Voor wie aandacht wil, was het een geniale zet. Er verschenen interviews met hem en de uitnodigingen om in tv- en radioprogramma’s op te draven stroomden binnen.

Het ging weer even over zijn voetballoopbaan (trefwoorden: omstreden, grillig, linksbuiten), zijn tv-carrière (Hints, Boggle) en zijn nummer 1-hit met Full House, Standing on the inside uit 1976 waarop hij nauwelijks te horen is, want zingen bleek hij niet te kunnen.

Frank Kramer was geen gewone commentator. Dat bleek onder meer toen hij keurig verslag deed van een wedstrijd tussen Oostenrijk en Zwitserland en drie kwartier lang dacht dat de Oostenrijkers de Zwitsers waren, en de Zwitsers de Oostenrijkers. Niemand heeft er ooit iets over gezegd, zei hij er later over.

De afgelopen twee jaar hoorde ik twee keer iemand een goed verhaal over Kramer vertellen. Toen Ruud Gullit herinneringen ophaalde aan zijn tijd bij Haarlem, kwam Kramer ter sprake. In het seizoen 1979-1980 reed Gullit soms met zijn oudere ploeggenoot vanuit Haarlem mee terug naar Amsterdam.

Kramer had een lelijke Eend. De auto stonk en was bezaaid met troep, een slaapzak en vuile kleding onder meer, inclusief een ‘onderbroek’. Vijfendertig jaar later vond Gullit dit nog steeds ontzettend grappig.

In een gesprek van het creatieve collectief Brilstand met drie oud-spelers van FC Amsterdam, Frits Flinkevleugel, Abe van den Ban en Gerard van der Lem, viel zijn naam ook. Het ging over de keer dat trainer Pim van de Meent hem tijdens een uitwedstrijd tegen NEC opdracht gaf warm te lopen.

Dat deed hij pas nadat hij in de gangen van de Goffert een telefoon had gevonden.
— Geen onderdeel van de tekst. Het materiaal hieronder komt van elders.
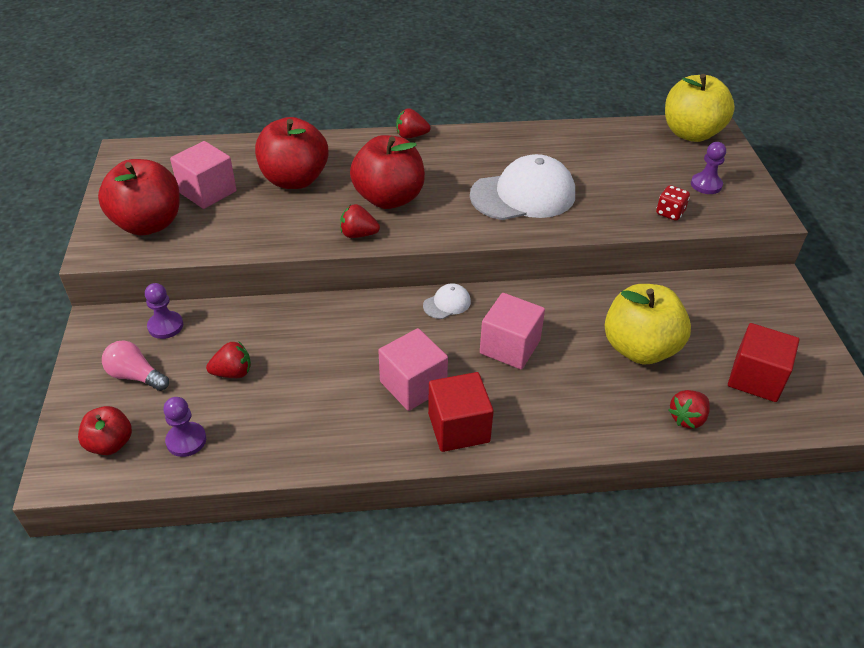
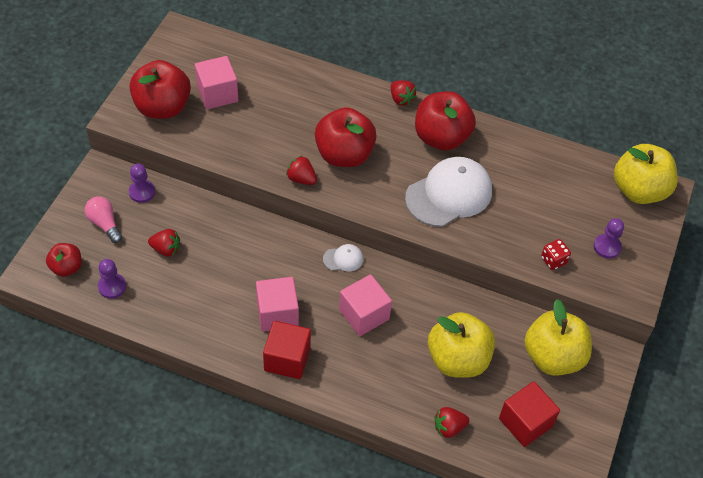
camera: 25 degrees right, 10 degrees up
(294, 180) = (286, 108): red apple -> red apple (441, 137)
(411, 136) = (401, 99): red strawberry -> red strawberry turned 150 degrees counterclockwise
(523, 195) = (449, 194): white cap -> white cap turned 45 degrees counterclockwise
(726, 307) = (553, 357): none -> yellow apple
Kramer wilde eerst zijn moeder bellen om te zeggen dat ze de radio aan moest zetten, voor Langs de Lijn, omdat hij zou invallen en zijn naam zou worden genoemd.

Kramer was een van de eerste cultvoetballers, een eenling die zijn eigen gang ging en weigerde de mores van de voetballerij serieus te nemen; zo’n type dat tegenwoordig geen schijn van kans meer heeft. Het is om dezelfde reden als destijds dat Kramer zo veel reacties uitlokt. Hij relativeert het belang van voetbal en drijft de spot met de loodzware ernst. 

En waarom zou je, midden in de nacht, ook eigenlijk serieus verslag doen van een Amerikaanse voetbalwedstrijd? Dan inderdaad maar liever een gedicht van Willem Wilmink, supporter van FC Twente overigens.